#### COMPITO DA SVOLGERE:
Per favore, prosegui il brano sulla sentenza della Corte Costituzionale contro la legge pugliese detta "anti-sindaci", partendo subito dopo la sua ultima frase.

La recente pronuncia della Corte Costituzionale pone una pietra miliare nel dibattito riguardante i limiti temporali imposti ai sindaci che aspirano a candidarsi per incarichi regionali, segnando un intervento significativo nella legislazione pugliese.
La norma regionale, soprannominata con l’accezione popolare di “legge anti-sindaci”, che imponeva la cessazione anticipata del mandato per i primi cittadini desiderosi di competere per la carica di Presidente o consigliere regionale, è stata dichiarata incostituzionale.

La legge, in vigore in Puglia, richiedeva che i sindaci interessati alla candidatura regionale presentassero le proprie dimissioni ben 180 giorni prima della conclusione della legislatura regionale.
Questa previsione, sebbene motivata dall’intento di garantire un’equa competizione elettorale e prevenire conflitti di interesse, è stata ritenuta in contrasto con i principi fondamentali sanciti dalla Costituzione italiana.
La decisione della Corte Costituzionale si fonda su una valutazione di irragionevolezza e sproporzione della disciplina regionale, in violazione degli articoli 3 (uguaglianza di fronte alla legge) e 51 (diritto di elettorato passivo).
La Corte ha evidenziato una discrepanza significativa tra il termine previsto dalla legge pugliese e i termini più brevi stabiliti da altre normative regionali riguardanti le candidature.

Questa disparità dimostra una mancanza di coerenza nel sistema legislativo regionale e una potenziale ingiustizia nei confronti dei sindaci interessati.

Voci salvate
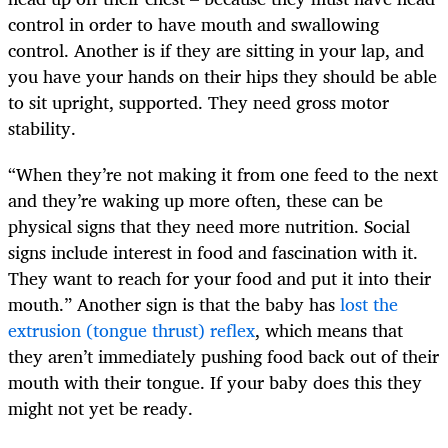
control in order to have mouth and swallowing
control. Another is if they are sitting in your lap, and
you have your hands on their hips they should be able
to sit upright, supported. They need gross motor
stability.
“When they’re not making it from one feed to the next
and they’re waking up more often, these can be
physical signs that they need more nutrition. Social
signs include interest in food and fascination with it.
They want to reach for your food and put it into their
mouth.” Another sign is that the baby has
lost the
extrusion (tongue thrust) reflex
, which means that
they aren’t immediately pushing food back out of their
mouth with their tongue. If your baby does this they
might not yet be ready.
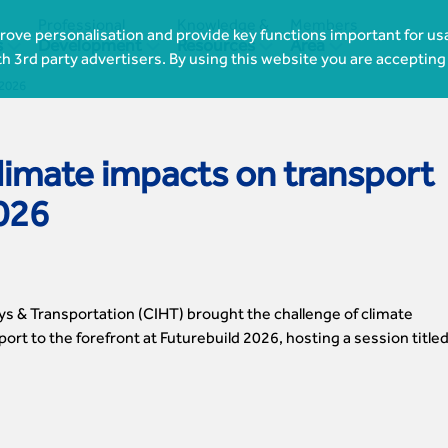
Professional
Knowledge &
Members
ove personalisation and provide key functions important for usa




s
Development
Resources
Area
th 3rd party advertisers. By using this website you are accepting
 2026
limate impacts on transport
2026
ys & Transportation (CIHT) brought the challenge of climate
port to the forefront at Futurebuild 2026, hosting a session title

#### ESITO DEL COMPITO:
Ulteriormente, la Corte ha sottolineato l’assenza di giustificazione per l’applicazione indiscriminata della norma a tutti i sindaci, a prescindere dalle dimensioni del comune amministrato.
L’applicazione generalizzata, in contrasto con altre normative regionali che limitano le restrizioni di eleggibilità ai sindaci di comuni con popolazione superiore a determinate soglie, appare arbitraria e inidonea a perseguire lo scopo dichiarato di assicurare la parità di accesso alle cariche pubbliche.
La sentenza della Corte Costituzionale non solo abroga la norma regionale in questione, ma solleva anche interrogativi più ampi sulla legittimità di misure che impongono restrizioni temporali significative all’esercizio del diritto di elettorato passivo.
Il bilanciamento tra l’esigenza di prevenire conflitti di interesse e il diritto di ciascun cittadino di candidarsi a una carica pubblica rappresenta una sfida complessa che richiede un’attenta considerazione dei principi costituzionali e dei valori democratici.
La decisione della Corte Costituzionale, pertanto, si configura come un importante punto di riferimento per il futuro della disciplina dell’incompatibilità delle cariche pubbliche e per la tutela del diritto di candidarsi alle elezioni.